I’ve been meaning to do another OpenSearch Update post. I’ve recently started adding some of these to del.icio.us. Noticing lots of non-English blog posts on OpenSearch lately, which is very cool. Today someone asked about including thumbnails. I’ve replied suggesting Media RSS but asking for consensus (although my email still needs to be moderated).

Lots of neat stuff in the mapping space lately. Thanks to Mikel Maron, Virtual Earth now has georss feeds.

So for years I’ve been largely ignoring the social networking websites. Or to be more accurate, reading up on them a lot, but not actually using them. Among other things, I don’t want to waste my time, nor provide a lot of my personal data to some walled garden. Regarding the latter, PeopleAggregator has been out for a while, and I hadn’t gotten around to congradulating Marc and Phillip. Anyhow, Facebook came to my school (this year I believe) and I’ve found that I’m actually using it. Not much, but more than I’ve ever used another similar site. Unlike the first generation of these websites, it actually has a point to it. I’m still resisting uploading photos to it (if I annotate those photos, am I ever going to be able to export that? highly unlikely) and I don’t like using it for messaging, because it won’t be searchable and integrated with my email or instant messaging services. Amusingly enough, I do think Facebook will actually succeed in making money. Hmn.. I guess I don’t have any major point to make here..

Globe4D

Globe4D - this is fantastic. For a while I’ve envisioned something quite similar, although mine involved projection from the centre of the sphere, rather than from outside it. Clearly their method makes more sense :-)
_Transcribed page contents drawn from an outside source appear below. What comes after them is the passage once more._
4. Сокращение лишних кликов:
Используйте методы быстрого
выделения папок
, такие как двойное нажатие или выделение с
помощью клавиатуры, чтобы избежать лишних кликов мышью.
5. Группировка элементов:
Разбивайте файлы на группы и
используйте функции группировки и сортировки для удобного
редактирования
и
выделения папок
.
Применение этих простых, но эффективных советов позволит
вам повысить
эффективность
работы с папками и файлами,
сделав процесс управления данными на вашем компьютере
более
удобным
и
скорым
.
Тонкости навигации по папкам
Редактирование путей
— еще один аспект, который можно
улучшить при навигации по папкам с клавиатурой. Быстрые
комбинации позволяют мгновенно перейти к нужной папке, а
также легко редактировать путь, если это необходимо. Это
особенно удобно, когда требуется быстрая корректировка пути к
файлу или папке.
Every school in the world should have one. Via Phillip

MapCruncher

MapCruncher turns static images into tiles suitable for use with Microsoft Virtual Earth (Windows Live Local), and presumably other tile-based mapping applications too. Very neat and useful, the existing hacks I’d seen to handle this on Google’s map API were relatively poor. Via VE blog.

‘my portal’ pages

Via Marc Canter, I learn that AOL is creating YAPP (yet another personal portal), in the DHTML/AJAX style. That’s by no means a bad thing, though.

So now we have all the major players with a personalizable home page: Yahoo!, Google, MSN (Windows Live), and AOL (okay, so theirs is alpha). 3/4 of those are ‘all cool and ajax-y,’ Yahoo! being the odd one out. Yahoo!’s is the oldest, and I’d be quite surprised if they weren’t planning a new version with a richer interface.

In the ajax-y arena, there are several which are just as good or better than the major players: Netvibes, Protopage, eskobo, and several others.

Looking at another facet, 3 of those major players, and none of the others that I’m aware of, allow third-party modules. I haven’t looked at Microsoft’s, but I did look at Google’s last month in Why is the Google Homepage API not HTML?. Surprise, surprise, AOL’s announcement today is that their API is a microformat (HTML).

Aside from the AJAX, does this remind anyone else of 1999? I’d accuse some of copying from others, but… well that’s life.

Update January 20: Yahoo!’s is now all ajaxy, although it doesn’t seem quite as well done as some of the others. No third-party modules yet, though.

canadian political parties converge

NDP talking about tax cuts… Conservatives talking about child care….

so all the parties are going to win over voters from the other parties by being more like them… that’s a good plan, right?

since there are three main parties… and the leftmost is moving right and the rightmost moving left… everyone’s a Liberal? Seems like a good way to defeat the Liberal party, uh, right?